Wednesday, April 6, 2016

The Relationship Part

Eight years in, I think I'm finally starting to get the hang of the relationship part of dog training. The respect and trust part. The part that puts one's own agenda aside and listens to what the dog is telling you.

Not that anyone reads this blog I never post on, but there is a new kid in town. Meet Ira.
Photo by Sara Bruekse

Ira is perfect. He is the most honest dog I've ever met. He has a huge work ethic and is so very full of try! Ira is a dog who will work his heart out for his person. But he is also sensitive.  He needs his person to be his anchor. He needs his person to support his choices. Eight years ago, I wouldn't not have been able to do that. The concept truly would not have even crossed my mind! I am so thankful for Lok, Jun, and Elo for slowly chipping away at my ego and selfishness. If it weren't for them, I think I would have truly struggled with this dog. This fantastic, amazing, perfect, willing dog who wants nothing more in life than to make me happy. I don't think I would have been able to see it. I would have pressured and been overbearing and constantly disappointed. Me--a "positive trainer!" I would have ignored him when he told me he was uncomfortable with strangers touching him. I wouldn't have heard him when he told me he didn't want to be touched anywhere other than his head. I would have gotten upset when he didn't let me trim his nails or bathe him. When he was unfocused in training, I would have seen a stubborn dog, not a worried dog who was doing his best.

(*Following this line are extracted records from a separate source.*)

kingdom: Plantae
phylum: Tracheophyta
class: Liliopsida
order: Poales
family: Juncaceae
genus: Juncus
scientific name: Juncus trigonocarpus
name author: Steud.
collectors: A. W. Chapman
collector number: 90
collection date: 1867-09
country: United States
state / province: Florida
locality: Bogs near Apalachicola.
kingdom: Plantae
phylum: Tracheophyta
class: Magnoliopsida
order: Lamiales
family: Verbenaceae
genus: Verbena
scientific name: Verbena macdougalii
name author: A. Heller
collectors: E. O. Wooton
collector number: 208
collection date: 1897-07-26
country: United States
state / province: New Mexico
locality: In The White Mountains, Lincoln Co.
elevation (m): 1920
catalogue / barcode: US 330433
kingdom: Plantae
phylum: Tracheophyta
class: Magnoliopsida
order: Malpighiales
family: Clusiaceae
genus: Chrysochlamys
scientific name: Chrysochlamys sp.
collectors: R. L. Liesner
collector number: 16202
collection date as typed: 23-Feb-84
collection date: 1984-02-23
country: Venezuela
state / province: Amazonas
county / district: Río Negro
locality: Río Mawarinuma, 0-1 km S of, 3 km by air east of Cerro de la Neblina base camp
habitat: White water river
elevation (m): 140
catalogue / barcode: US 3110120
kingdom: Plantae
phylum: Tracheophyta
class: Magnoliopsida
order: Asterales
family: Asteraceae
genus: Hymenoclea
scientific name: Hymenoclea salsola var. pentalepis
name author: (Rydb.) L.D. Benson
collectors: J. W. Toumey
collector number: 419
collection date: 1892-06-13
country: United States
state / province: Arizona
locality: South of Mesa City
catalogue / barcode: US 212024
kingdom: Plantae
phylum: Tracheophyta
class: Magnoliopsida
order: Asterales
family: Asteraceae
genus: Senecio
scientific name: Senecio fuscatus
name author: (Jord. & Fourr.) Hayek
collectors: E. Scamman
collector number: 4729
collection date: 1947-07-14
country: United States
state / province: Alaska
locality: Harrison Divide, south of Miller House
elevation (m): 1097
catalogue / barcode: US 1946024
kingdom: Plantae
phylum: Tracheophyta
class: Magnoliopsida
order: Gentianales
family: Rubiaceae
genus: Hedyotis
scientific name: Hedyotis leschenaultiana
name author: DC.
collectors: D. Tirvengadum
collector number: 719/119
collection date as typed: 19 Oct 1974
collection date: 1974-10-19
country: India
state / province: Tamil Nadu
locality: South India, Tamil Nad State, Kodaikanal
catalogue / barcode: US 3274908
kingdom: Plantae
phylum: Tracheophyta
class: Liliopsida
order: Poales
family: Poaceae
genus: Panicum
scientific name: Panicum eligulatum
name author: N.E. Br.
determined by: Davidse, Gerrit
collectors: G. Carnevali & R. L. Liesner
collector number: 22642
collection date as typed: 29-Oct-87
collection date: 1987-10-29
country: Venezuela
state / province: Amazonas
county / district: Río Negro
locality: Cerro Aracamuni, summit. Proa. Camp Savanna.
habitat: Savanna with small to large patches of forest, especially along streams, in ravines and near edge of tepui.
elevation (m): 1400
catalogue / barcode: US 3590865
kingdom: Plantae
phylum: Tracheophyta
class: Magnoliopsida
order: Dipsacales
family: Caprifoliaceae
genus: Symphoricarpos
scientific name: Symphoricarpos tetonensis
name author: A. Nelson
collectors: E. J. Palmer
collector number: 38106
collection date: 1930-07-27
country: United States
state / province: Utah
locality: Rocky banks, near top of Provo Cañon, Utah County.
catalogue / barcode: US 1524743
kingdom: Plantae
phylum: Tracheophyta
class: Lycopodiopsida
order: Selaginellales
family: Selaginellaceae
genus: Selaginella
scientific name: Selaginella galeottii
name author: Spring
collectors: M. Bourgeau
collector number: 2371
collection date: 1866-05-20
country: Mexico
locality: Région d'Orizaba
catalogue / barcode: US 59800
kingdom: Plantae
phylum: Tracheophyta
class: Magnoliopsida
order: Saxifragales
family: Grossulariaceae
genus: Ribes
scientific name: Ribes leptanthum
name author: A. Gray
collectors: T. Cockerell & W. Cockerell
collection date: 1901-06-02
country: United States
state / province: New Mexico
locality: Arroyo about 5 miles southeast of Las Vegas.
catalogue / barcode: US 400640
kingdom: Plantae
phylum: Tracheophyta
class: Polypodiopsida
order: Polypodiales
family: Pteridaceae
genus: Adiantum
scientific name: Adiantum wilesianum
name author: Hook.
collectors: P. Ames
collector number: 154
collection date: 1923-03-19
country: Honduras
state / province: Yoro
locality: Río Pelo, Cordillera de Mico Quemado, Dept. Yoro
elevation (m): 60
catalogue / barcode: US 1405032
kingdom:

Because my previous dogs taught me (or maybe more accurately, forced me to learn) to listen and respect their choices, my relationship with Ira is starting out on a foundation of trust. And it's beautiful. He has a choice. Always. For example, I made it clear to him that he had a choice in interacting with strangers and that I would respect his choice and make sure others did as well. And now instead of hiding behind me or rolling over at people's feet like he did in the beginning, I have a dog who happily greets people---some people, the ones he wants to--and he knows that when he is done he is allowed to be done and he can just come back to me. I have a dog who trusts me to touch him all over, because I worked on desensitizing and counter-conditioning, rather than forcing. I have a dog who will lie still for nail trims. He knows when he gets overwhelmed he can just get up, and he can make the choice to lie back down when he is ready.

A couple months after Ira came home, I was working on teaching him a dumbbell hold. He was NOT getting it, which made no sense, because he loved putting toys in his mouth and he had proven to be a quick study at shaping. He was very operant and creative with offering behaviors. I blamed the training first. My criteria must not be clear enough. I must not be splitting the behavior down enough. I must not be explaining this to him well enough. I put my "good dog trainer" hat on and made a better plan--short sessions, clear criteria, HIGH value rewards. The first session I got mouthing. The second session I only got nose touches. The third session, I got sniffing the ground....... Despite the fact that Ira had JUST had a dental a few months earlier and his teeth should have been fine, I thought, I should check his teeth, just in case. Sure enough, he had a canine that was absolutely mangled! Broken in half the long way and the short way. He also had a premolar that I suspected may be abscessed (it was). Wow! All this time he had been playing tug, catching discs, chewing on bones. There was no indication that he was in pain, except his "refusal" to learn a hold. I suspect the higher arousal nature of toy play allowed him to work through the pain. But the pain was there and it was our entire problem. After surgery to remove the painful teeth, we had our hold in one session.

Ira likes to stare at other dogs. He's a border collie. He's motion sensitive. It's normal. But 99% of the time he redirects easily and focuses really well on me when we are working around other dogs. Then occasionally he doesn't. To others, it probably looks like bad behavior. It looks like a dog I need to be harder on, to demand focus from. But in reality he fixates on other dogs when is nervous or afraid or over-the-top aroused, and has nowhere to hide. It's like a default behavior. A familiar behavior pattern he reverts back to when his brain just can't process anything else. Thanks to my previous dogs' lessons, I figured this out after the second time and not years down the line.  He was like this in class the other day. I'm not sure why--maybe the weather (he doesn't like storms, but it wasn't really storming), maybe he wasn't feeling well. The reason doesn't matter. What matters is, he was clearly telling me with his behavior, "Mom, I can't." And I listened! We went home early. Despite external pressures (that, lets be real, were probably all in my head) of potential judgment from others, and internal pressures of the need to perform well in class and the feeling that my dog should be ok. It didn't matter what should have been. Only what was. I respected my dog that day first by hearing "I can't" where I would have previously heard "I won't" and then by responding to "I can't" with "that's ok, you don't have to." I think it's that kind of thing that builds trust. And trust builds relationship. And when you have a relationship with dog........it turns out, that's what this dog training stuff is really all about. That's where the magic really is.